Given passage Block Start

This Termination Agreement shall be governed by and construed in accordance with the substantive laws of France (to the exclusion of conflict of law rules).

 

Disputes arising out of or in connection with this Termination Agreement including, without limitation, matters of validity, conclusion, binding effect, interpretation, construction, performance or non-performance and remedies shall be submitted to the exclusive jurisdiction of the Nanterre Commercial Court.

 

ARTICLE 4 – Entire Agreement

 

This Termination Agreement may be executed in multiple counterparts (including by means of facsimiled signature pages), each of which shall be an original and all which taken together shall constitute one and the same agreement.

Given passage Block End
Information supplied Block Start

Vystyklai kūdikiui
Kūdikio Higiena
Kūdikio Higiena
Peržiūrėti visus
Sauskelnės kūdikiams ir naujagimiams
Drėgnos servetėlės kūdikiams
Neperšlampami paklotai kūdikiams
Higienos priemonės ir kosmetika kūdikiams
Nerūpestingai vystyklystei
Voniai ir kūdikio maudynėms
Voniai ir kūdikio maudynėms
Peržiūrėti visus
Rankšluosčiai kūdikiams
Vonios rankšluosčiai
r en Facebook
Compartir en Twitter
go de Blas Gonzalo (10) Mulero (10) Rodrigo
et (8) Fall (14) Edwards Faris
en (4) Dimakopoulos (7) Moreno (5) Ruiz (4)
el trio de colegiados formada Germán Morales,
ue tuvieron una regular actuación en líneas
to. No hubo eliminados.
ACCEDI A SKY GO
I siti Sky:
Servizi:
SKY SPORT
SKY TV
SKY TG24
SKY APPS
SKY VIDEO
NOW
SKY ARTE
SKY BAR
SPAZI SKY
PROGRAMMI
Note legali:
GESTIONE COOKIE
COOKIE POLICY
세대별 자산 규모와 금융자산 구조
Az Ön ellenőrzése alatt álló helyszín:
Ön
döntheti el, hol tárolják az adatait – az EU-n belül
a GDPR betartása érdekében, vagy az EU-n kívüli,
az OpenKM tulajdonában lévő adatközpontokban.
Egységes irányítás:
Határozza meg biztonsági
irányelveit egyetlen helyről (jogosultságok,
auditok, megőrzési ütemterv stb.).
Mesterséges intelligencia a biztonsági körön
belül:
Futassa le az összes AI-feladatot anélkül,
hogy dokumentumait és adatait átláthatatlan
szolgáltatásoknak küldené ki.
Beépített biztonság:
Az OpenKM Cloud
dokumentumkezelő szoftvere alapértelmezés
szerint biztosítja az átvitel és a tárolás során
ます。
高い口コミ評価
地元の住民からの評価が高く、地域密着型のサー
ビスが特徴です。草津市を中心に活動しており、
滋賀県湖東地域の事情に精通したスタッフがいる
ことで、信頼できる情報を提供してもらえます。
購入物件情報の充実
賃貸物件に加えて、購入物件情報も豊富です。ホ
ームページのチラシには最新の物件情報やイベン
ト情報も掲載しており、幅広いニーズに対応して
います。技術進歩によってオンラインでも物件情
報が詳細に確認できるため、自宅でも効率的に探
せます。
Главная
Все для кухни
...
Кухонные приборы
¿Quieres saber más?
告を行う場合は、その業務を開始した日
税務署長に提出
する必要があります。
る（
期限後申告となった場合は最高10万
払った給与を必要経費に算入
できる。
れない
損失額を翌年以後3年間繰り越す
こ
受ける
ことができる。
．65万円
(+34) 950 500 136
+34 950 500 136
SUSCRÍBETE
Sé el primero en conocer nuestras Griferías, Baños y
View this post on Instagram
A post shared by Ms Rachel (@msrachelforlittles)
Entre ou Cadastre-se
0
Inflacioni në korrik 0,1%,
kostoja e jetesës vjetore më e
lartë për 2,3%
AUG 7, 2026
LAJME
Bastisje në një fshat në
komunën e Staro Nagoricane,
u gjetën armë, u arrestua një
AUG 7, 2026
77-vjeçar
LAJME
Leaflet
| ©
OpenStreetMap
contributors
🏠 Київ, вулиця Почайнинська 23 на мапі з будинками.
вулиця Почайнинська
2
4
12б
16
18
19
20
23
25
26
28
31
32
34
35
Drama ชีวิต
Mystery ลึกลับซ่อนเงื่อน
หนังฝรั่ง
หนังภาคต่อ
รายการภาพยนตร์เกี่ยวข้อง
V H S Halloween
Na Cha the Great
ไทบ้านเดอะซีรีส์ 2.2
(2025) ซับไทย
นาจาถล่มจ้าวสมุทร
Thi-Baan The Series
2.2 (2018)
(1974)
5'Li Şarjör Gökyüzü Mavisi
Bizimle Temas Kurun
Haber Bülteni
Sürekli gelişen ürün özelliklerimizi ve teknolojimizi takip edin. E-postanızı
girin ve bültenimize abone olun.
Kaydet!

Information supplied Block End

■ **Task A**:
The termination agreement excerpt allows execution in several counterparts, including by facsimiled signature pages. Explain, using the excerpt's own wording, why signing separate counterparts still results in a single binding agreement.
■ **Task B**:
Write the next part of the termination agreement text, starting after its final sentence on counterparts.

■ **Exercise result A**:
The excerpt states that each counterpart is an original and that all counterparts, taken together, constitute one and the same agreement. Signing on separate copies, including facsimiled signature pages, therefore does not create several agreements.

■ **Exercise result B**:
ARTICLE 5 – Electronic signature

 

The Parties expressly agree that where this Termination Agreement is signed by electronic means, it constitutes the original of the document prevailing between the Parties. The Parties expressly agree that this Termination Agreement electronically signed is conclusive evidence that has the same probative value as a handwritten signature paper and serves as consent of the Party that created it. As a result, the Parties recognize that this Termination Agreement shall be validly enforceable, and the Parties hereby pledge not to challenge the admissibility, validity, enforceability or evidential value of the aforementioned electronic form of document. These provisions apply to any amendment to this Termination Agreement that the Parties would have to sign. The electronic signature solution is provided by a certified service provider compliant with applicable EU regulations. Each Party shall archive the electronically signed documents and signature certificates.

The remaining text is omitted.